Sarah Egerton had stiff opposition in Sarah Siddons and subsequently Eliza O'Neill, and it was not until she took to melodrama that her position became assured.

In The Miller and his Men by Isaac Pocock she was (21 October 1813) the original Ravina. She relapsed into obscurity, from which, thanks to adaptations from the Waverley Novels, she then returned. Guy Mannering, or the Gipsy's Prophecy, by Daniel Terry, was produced at Covent Garden on 12 March 1816. John Emery was originally cast for Meg Merrilies, but refused to take the part. The management turned almost in despair to Egerton, whose success proved to be conspicuous. Helen Macgregor in Pocock's Rob Roy Macgregor, or Auld Lang Syne, 12 March 1818, followed. Her services having been dispensed with at Covent Garden, she played (13 January 1819), at the Surrey Theatre, Madge Wildfire in Thomas Dibdin's The Heart of Midlothian, or the Lily of St. Leonard's, and subsequently Young Norval in John Home's Douglas, played as a melodrama. In 1819–1820 she appeared at Drury Lane, then under R. W. Elliston's management, as Meg Merrilies, playing during this and the following seasons in tragedy and melodrama, and even in comedy. She was the Queen to Edmund Kean's Hamlet, and appeared as Clementina Allspice in Thomas Morton's The Way to Get Married, Volumnia in Coriolanus, Jane de Monfort in the alteration of Joanna Baillie's De Monfort, brought forward for Kean 27 November 1821, Alicia in Nicholas Rowe's Jane Shore, and many other characters.

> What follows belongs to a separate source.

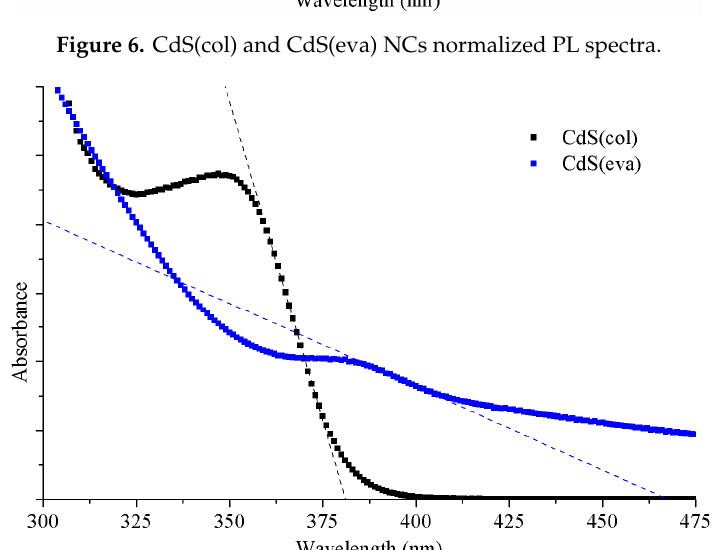
Figure 7. CdS(col) NCs (black) in DMSO and CdS(eva) NCs (blue) in toluene absorbance spectra.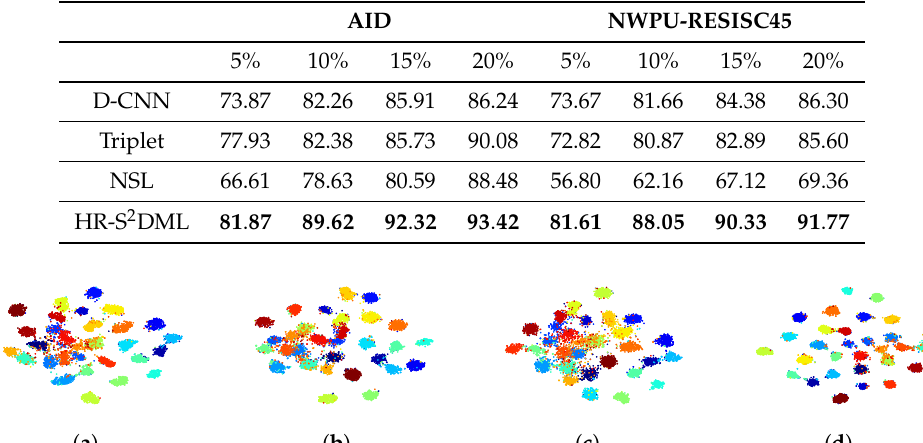
Table 3. ACC assessment (%) for the test set embeddings of the different methods, when the percentages of labeled images are 5%, 10%, 15%, and 20%, respectively.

When in 1821 her husband took on Sadler's Wells, she appeared with conspicuous success as Joan of Arc in Edward Fitzball's drama of that name. Subsequently she played in melodrama at the Olympic Theatre, also under her husband's management.

==Later life==
Soon after Daniel Egerton's death in 1835 she retired from the stage, accepting a pension from the Covent Garden Fund. She died at Chelsea on 3 August 1847, and was buried on 7 August in Chelsea churchyard.